SHR Energy developed the project over a two-year period, while SunLight General financed and provided construction services for the operation.
Built on the church’s newly installed flat rooftop, this project features 418 ReneSola panels with 1,000 VDC capability and 104 Hanwha panels with 600 VDC capability. According to SunLight General, the company elected to use Ecofoot 2 racking for its flexibility in tilt angle and to use four Solectria string inverters in order to hedge against a single point of failure in the system.
Noel Lafayette, the founder of SHR Energy Management, says that when he realized Black Rock was constructing a new building, he personally approached the church leadership and proposed that they integrate solar into their construction plan.
‘Being local to the area, I saw that the church was being built and the roof was going to be brand new,’ he says. ‘If you know you’re heading for new construction – whether you’re building from scratch, doing a major remodel or even just putting up a new roof – that’s the ideal time to involve solar.’
Stacey Hughes of SunLight General Capital says that although the project was initially scheduled for completion by November 2014, the project was delayed due to excessive snow and ice that persisted for nearly five months.
‘Everything got shut down.
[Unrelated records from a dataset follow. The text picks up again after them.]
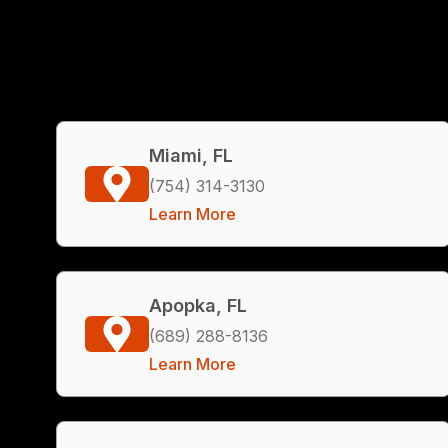
Miami, FL
(754) 314-3130
Learn More
Apopka, FL
(689) 288-8136
Learn More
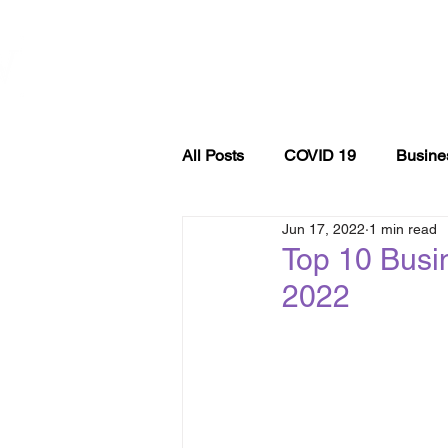
WOMEN
ABOUT
EVE
ENTREPRENEURSHIP
NETWORK UNITED INC.
All Posts
COVID 19
Busine
Jun 17, 2022
1 min read
Entrepreneurship
podcast
Top 10 Busi
2022
Self Care
Finance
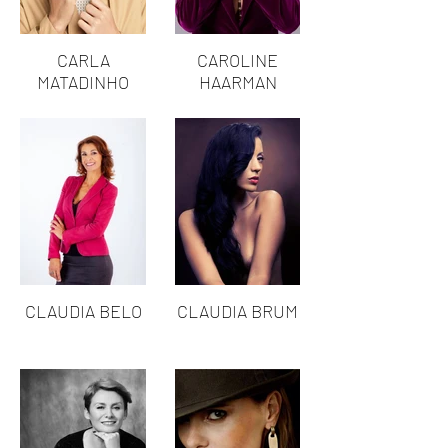
CARLA
CAROLINE
MATADINHO
HAARMAN
CLAUDIA BELO
CLAUDIA BRUM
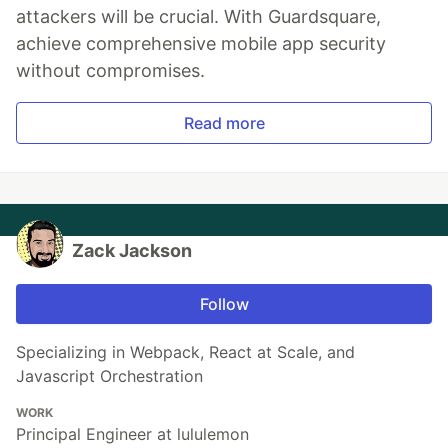
attackers will be crucial. With Guardsquare,
achieve comprehensive mobile app security
without compromises.
Read more
Zack Jackson
Follow
Specializing in Webpack, React at Scale, and
Javascript Orchestration
WORK
Principal Engineer at lululemon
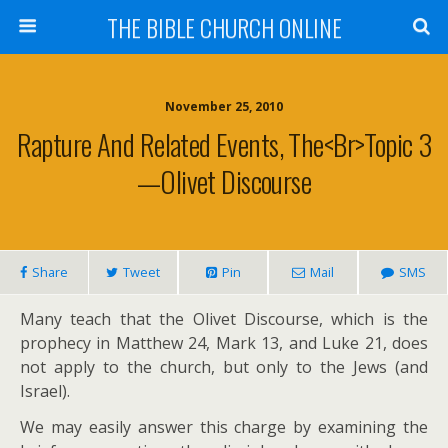
THE BIBLE CHURCH ONLINE
November 25, 2010
Rapture And Related Events, The<br>Topic 3
—Olivet Discourse
Share
Tweet
Pin
Mail
SMS
Many teach that the Olivet Discourse, which is the
prophecy in Matthew 24
, Mark 13
, and Luke 21
, does
not apply to the church, but only to the Jews (and
Israel).
We may easily answer this charge by examining the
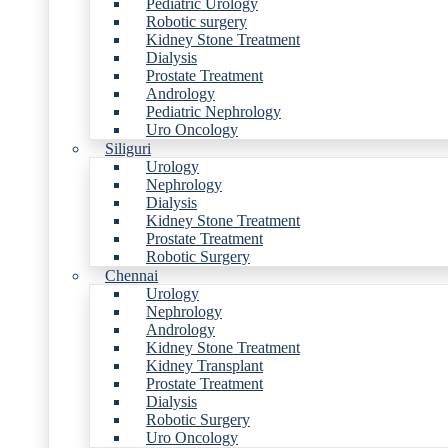
Pediatric Urology
Robotic surgery
Kidney Stone Treatment
Dialysis
Prostate Treatment
Andrology
Pediatric Nephrology
Uro Oncology
Siliguri
Urology
Nephrology
Dialysis
Kidney Stone Treatment
Prostate Treatment
Robotic Surgery
Chennai
Urology
Nephrology
Andrology
Kidney Stone Treatment
Kidney Transplant
Prostate Treatment
Dialysis
Robotic Surgery
Uro Oncology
It was really April when we got moving again,’ she says.
In addition to the difficult winter season, Hughes says that financing a project of this size poses its own set of challenges. She explains that although the majority of commercial buildings in the U.S. could hold a solar project of this size, banks and other solar finance parties are sometimes wary of investing in a project that is too large to be residential but too small for the utility sector.
‘This is a very typical size for buildings in the country, but it’s the most difficult project to finance. It’s not very big; neither is it very small,’ she says. ‘I think we’re going to see a lot more investment in the coming years, but right now, it’s an investment in time and resources on a relatively small project.’
Despite this, Hughes says SunLight General was more than willing to finance the Black Rock project in order to get involved in the nonprofit space and to support community-oriented green energy.
‘A lot of our investors are interested in putting their money to work in a socially responsible way. They like solar in general, but particularly for a nonprofit,’ she adds. ‘It’s really a double win.’
The project was financed at no cost to the church, and Black Rock agreed to purchase the project’s output under a standard long-term power purchase agreement.
Lafayette says Black Rock leadership and the building committee of volunteers were extremely supportive throughout development.
‘These guys were really great to work with. They were very energy-conscious, and they understood all of the implications of the program,’ he says. ‘They designed [the building] from the get-go for maximum energy efficiency – every light bulb in there is LED – so solar just made sense. Working with the church was probably one of the better experiences I’ve had as a developer.’
According to Lafayette, the Black Rock project demonstrates how solar development is beneficial from a financial, environmental and community standpoint – even for projects that financiers may deem an ‘unfavorable’ size.
‘Solar is for everybody, and I don’t mean that in a tree-hugging way. Solar is applicable economically as well as environmentally to the middle market,’ he says. ‘This is a perfect case in point.’